Originally Posted by *mesa* 
I think it's awful...the trouble is that the tribe is a sovereign nation, and there's nothing we can do about it, besides boycott their rodeos. I've seen videos of the event and it makes my bile rise.

i didn't realize it was as bad as it was until I saw it firsthand. I'd never seen any videos or photos so I really didn't know what to expect. All the locals just said it's a "good race".

The year I attended, front row mind you, was the year 3 horses were lost. The one I wittnessed just happened to be the horse that died IN the rodeo arena right in plain sight of everyone attending. The horse lost it's rider (like many do) in the water portion of the course then ran frantic with all of the other horses into the arena. It was so overexerted that it collapsed in the middle of the arena and died







. The poor thing was so paniced, so scared, flaring it's nostrils, then I imagine it had a heart attack. They has to tie a rope around it's legs and drag it out with a truck. I was in shock along with others in the crowd. I think it was the first time one of the horses actually died IN the arena. I was so surprised to hear them advertising for the race the next summer. I thought sure that would end it. Makes me wonder, if that doesn't put a stop to it, what does? I believe there was also a rider lost that year. He sustained a head injury, slipped into a coma, then died days later. So, so, sad.

=-=-=

## PROBLEMS
(A) In the rodeo post, why does the quoted poster say boycotting the rodeos is the only thing that can be done?
(B) According to the rodeo post, how many horses were lost the year the writer attended?
(C) Repeat the stretch of the rodeo post from "Originally Posted by" through "my bile rise.", swapping "boycott" for "protest".

## Items listed in a dataset
=-=-=

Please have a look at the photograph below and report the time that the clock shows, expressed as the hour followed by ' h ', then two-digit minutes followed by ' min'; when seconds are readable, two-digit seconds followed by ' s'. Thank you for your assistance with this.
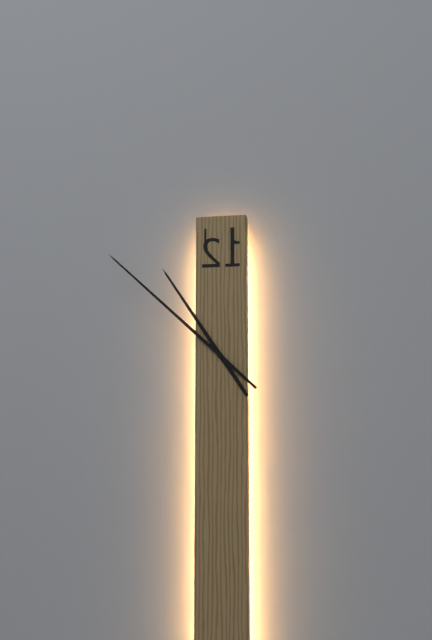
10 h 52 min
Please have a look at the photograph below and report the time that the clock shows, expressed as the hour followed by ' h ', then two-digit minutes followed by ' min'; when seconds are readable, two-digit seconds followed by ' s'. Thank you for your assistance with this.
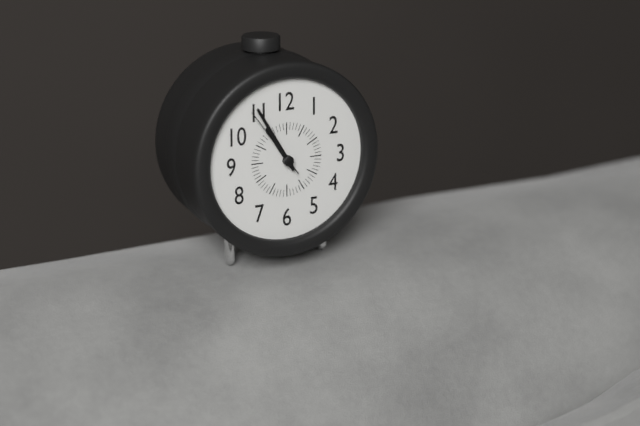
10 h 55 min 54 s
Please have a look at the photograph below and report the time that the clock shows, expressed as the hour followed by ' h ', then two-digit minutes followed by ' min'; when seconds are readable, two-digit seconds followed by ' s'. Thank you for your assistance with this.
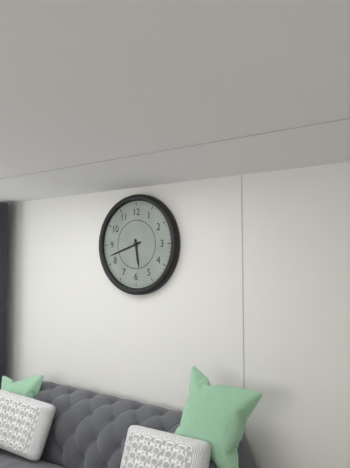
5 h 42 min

=-=-=

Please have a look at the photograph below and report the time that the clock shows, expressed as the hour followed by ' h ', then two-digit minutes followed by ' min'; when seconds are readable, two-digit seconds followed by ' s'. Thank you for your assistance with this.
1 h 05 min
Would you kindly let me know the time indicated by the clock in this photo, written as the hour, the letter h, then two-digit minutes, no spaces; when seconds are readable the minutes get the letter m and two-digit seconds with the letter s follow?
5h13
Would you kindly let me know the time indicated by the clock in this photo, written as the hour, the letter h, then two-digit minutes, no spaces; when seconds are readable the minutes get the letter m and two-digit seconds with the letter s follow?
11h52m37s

=-=-=

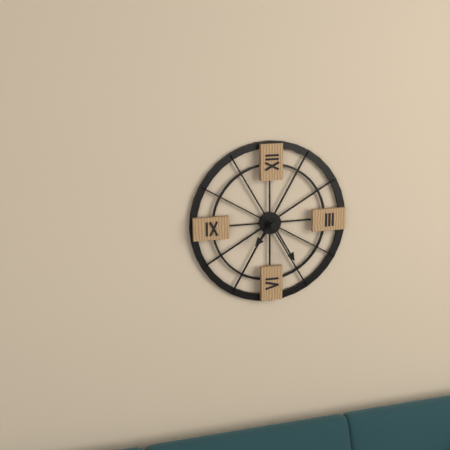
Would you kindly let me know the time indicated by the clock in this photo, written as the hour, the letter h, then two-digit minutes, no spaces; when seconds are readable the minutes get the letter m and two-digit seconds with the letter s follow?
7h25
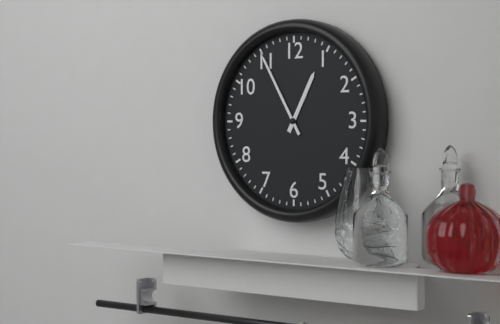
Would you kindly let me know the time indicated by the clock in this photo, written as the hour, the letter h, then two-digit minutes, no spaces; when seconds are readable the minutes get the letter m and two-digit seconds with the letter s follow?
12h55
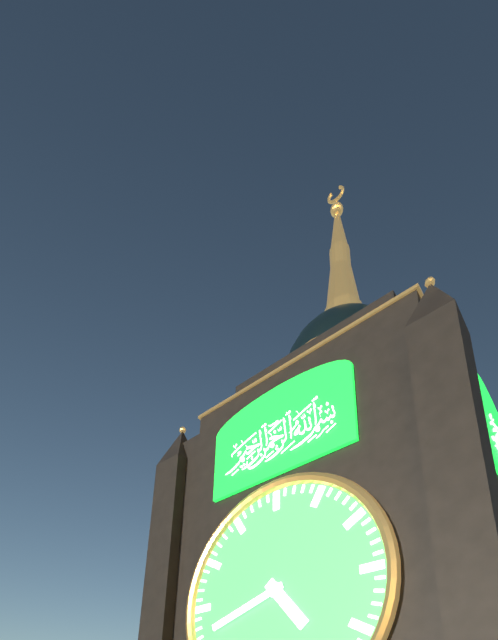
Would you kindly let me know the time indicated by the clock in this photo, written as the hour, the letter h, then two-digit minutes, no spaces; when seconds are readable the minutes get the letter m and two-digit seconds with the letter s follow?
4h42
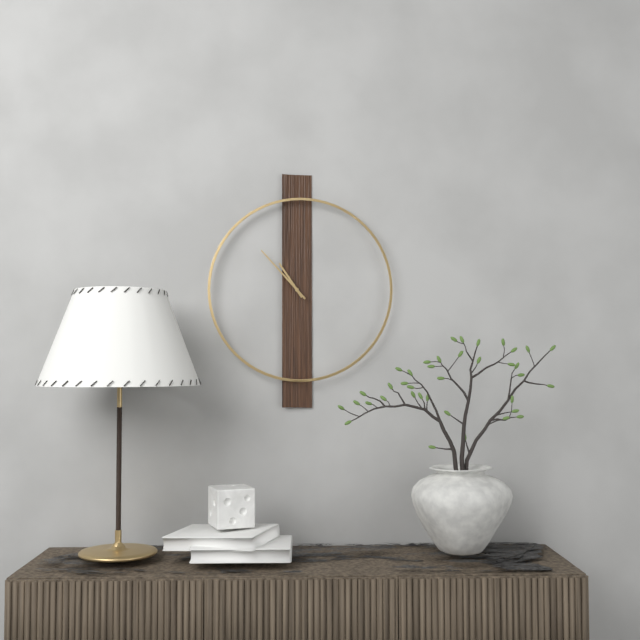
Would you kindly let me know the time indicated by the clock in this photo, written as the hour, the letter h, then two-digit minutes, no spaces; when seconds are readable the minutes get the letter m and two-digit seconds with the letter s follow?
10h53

=-=-=

## IN RESPONSE
(A) The tribe is a sovereign nation, so according to the quoted poster there is nothing else anyone can do about it.

(B) Three horses were lost that year.

(C)
Originally Posted by *mesa* 
I think it's awful...the trouble is that the tribe is a sovereign nation, and there's nothing we can do about it, besides protest their rodeos. I've seen videos of the event and it makes my bile rise.